Читать книгу Sodio - Jorge Consiglio - Страница 18
ОглавлениеEn el agua, el cuerpo no pesa. Con la octava brazada se activa algo y el nadador entra en estado primordial. Cuantas menos cosas me unan a lo corriente, más fuerte va a ser la experiencia, pensé. El alumno de Del Vecchio –Toni, Cuti o Facu− organizó la salida: consiguió el guía y procuró los equipos. Flamantes, profesionales. Nos encontramos en un bar, frente a la estación del Mitre, en Tigre. Era una noche fría de otoño. El coordinador discutía con la imagen que yo tenía de un buzo. Gordo, pelado, un poco bizco. Pidió una tónica y se puso a hablar. Algo quedó en claro: lo que íbamos a hacer era muy peligroso –una verdadera locura− y no se hacía responsable por lo que nos pudiera ocurrir. En este punto, giré la cabeza y le hice un comentario a la persona que tenía al lado. Era una mujer. Hay cosas que uno tendría que esquivar, comenté. Ella –cuarenta años, nariz aguileña− respondió con un gesto. Pensé: Cada uno escucha lo que quiere. Tenía un pañuelo estampado en la cabeza.
Nos trasladamos en dos camionetas hasta un recreo. Atravesamos un descampado y entramos a un galpón lleno de pertrechos náuticos. Nos pusimos los trajes de neoprene; el frío en ese lugar era terrible. Después subimos a una lancha que navegó por el Capitán. Iba a la deriva o, al menos, eso parecía. Fueron cuarenta minutos por esa intemperie: mi reloj de cuadrante flúo era espléndido. Arriba, tres estrellas. Tres o cuatro. Nadie decía palabra. La clausura era absoluta: el ruido del motor y las plantas, un contorno en la oscuridad, cortaban el aliento. De golpe, se oyó un pájaro y se movieron unas ramas. Fue la señal. La lancha obedeció y se detuvo. Nos calzamos los tanques y las máscaras. Había olor a río, a perro, a gasoil. El coordinador hizo una seña y nos tiramos al agua. Medio desesperados, nos atamos las muñecas con una soga larga, quedamos enlazados como cuentas de un rosario. Buceamos en absoluta oscuridad. Eso no se puede narrar. Era una ebullición. Borboteos, sonidos de succión: el barro se pegaba a los trajes, a las antiparras, a todo. Cada tanto nos rozaba una lengua: peces, babas, reptiles, la más cerrada incertidumbre.

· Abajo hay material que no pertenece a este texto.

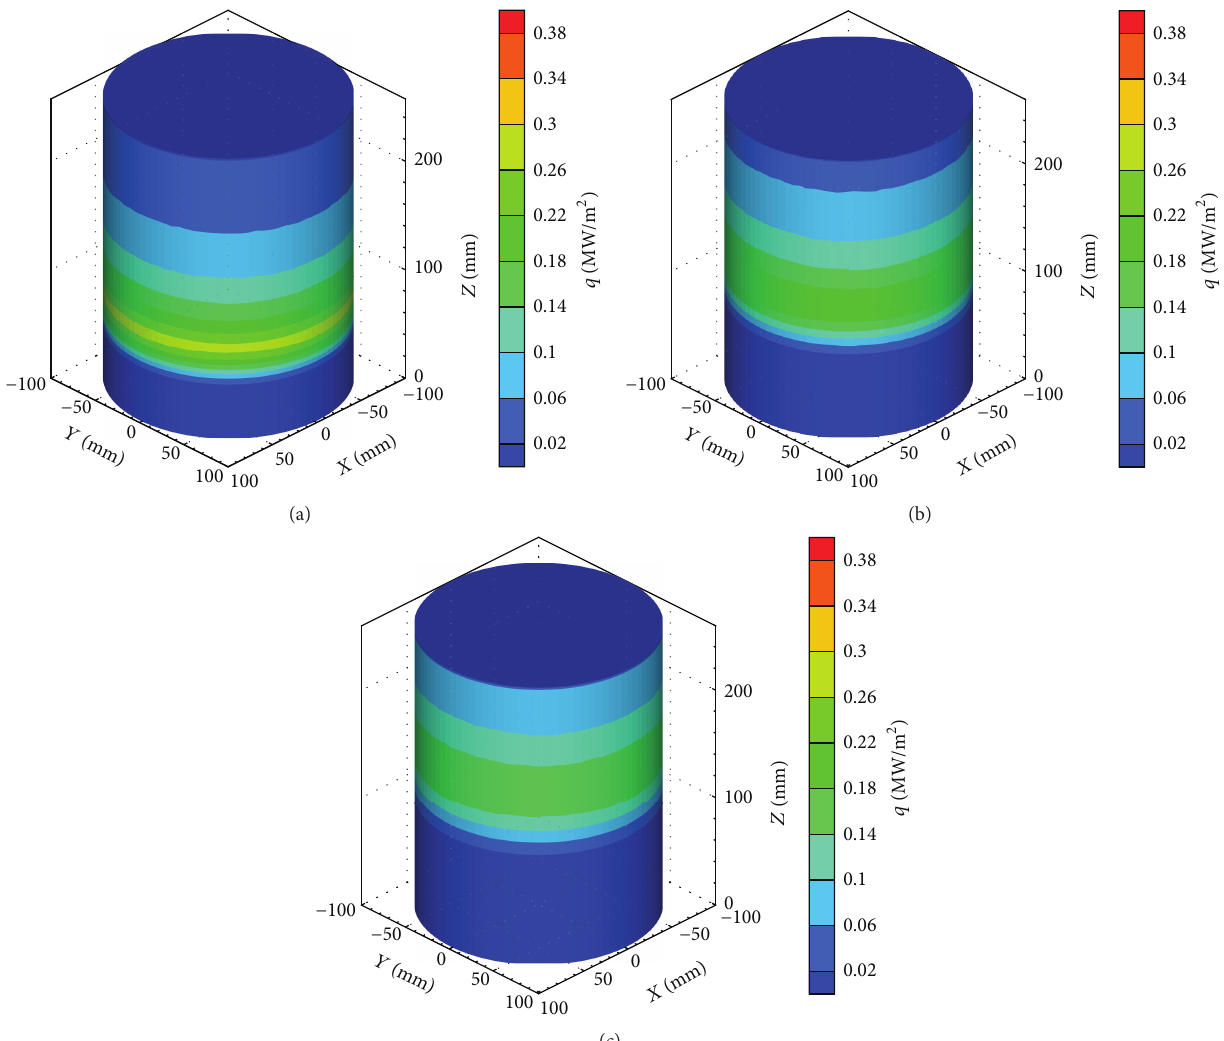
Figure 2: Radiation flux distribution in the receiver with different focal lengths: (a) 2500 mm; (b) 3250 mm; (c) 4000 mm.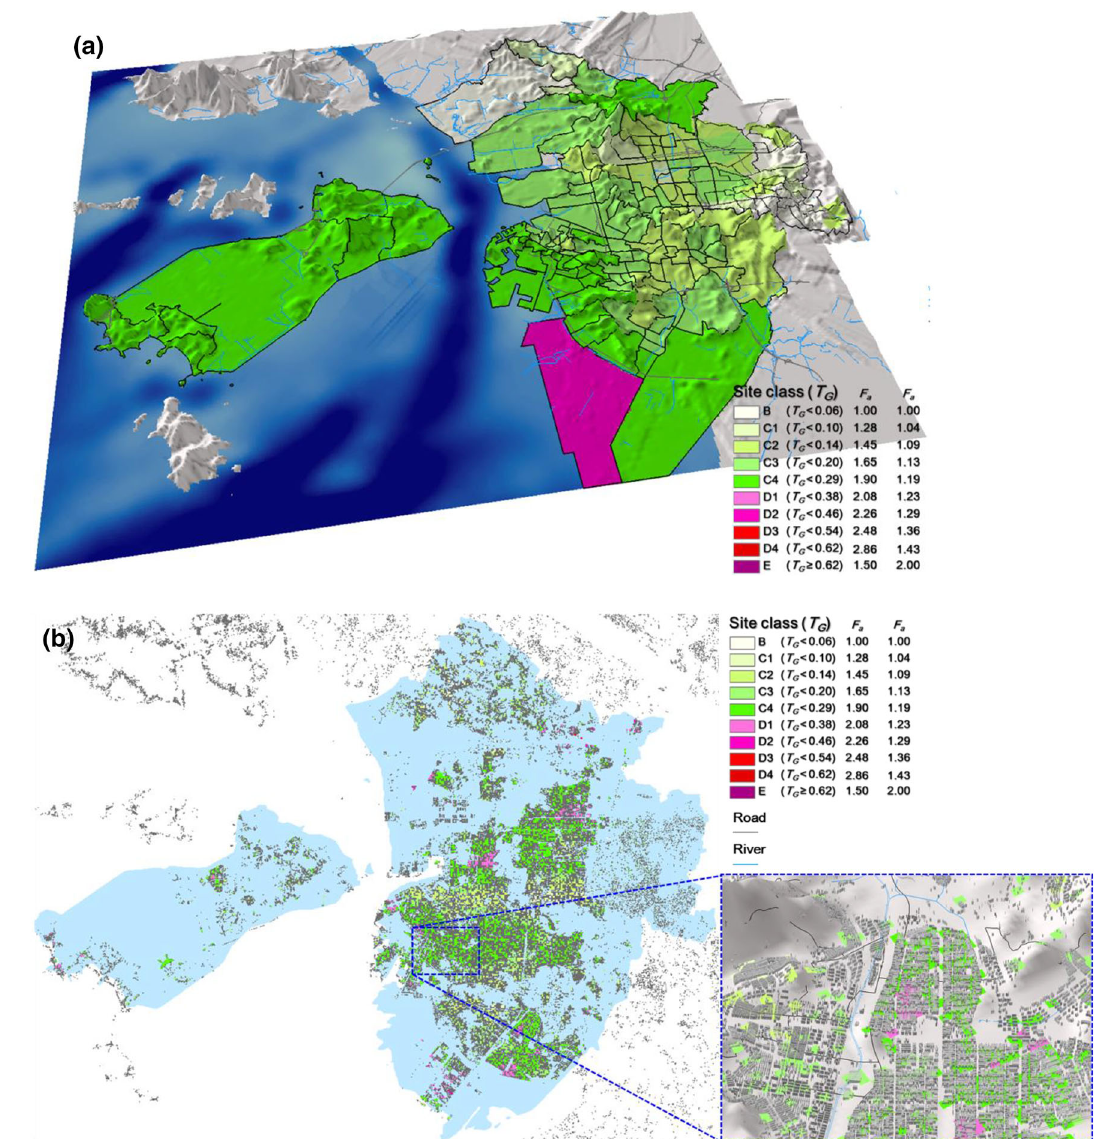
Fig. 11 The Incheon and Bucheon study areas in South Korea: Site class of administrative subunits by computing the average T G for each unit and the seismic fragility-based zonation in the Incheon and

El mundo es irremediablemente caótico, tiende a la divergencia. Pero cuando se altera cualquiera de sus variantes, se dispara la ilusión de que todo puede destruirse y organizarse otra vez de acuerdo a un sistema armónico. Eso me pasó con aquella ceguera brutal. Fueron unos minutos −quince, veinte−, pero algo me quedó. No sé cómo llamarlo. En adelante, aprendí a vivir con esa dicha en el corazón.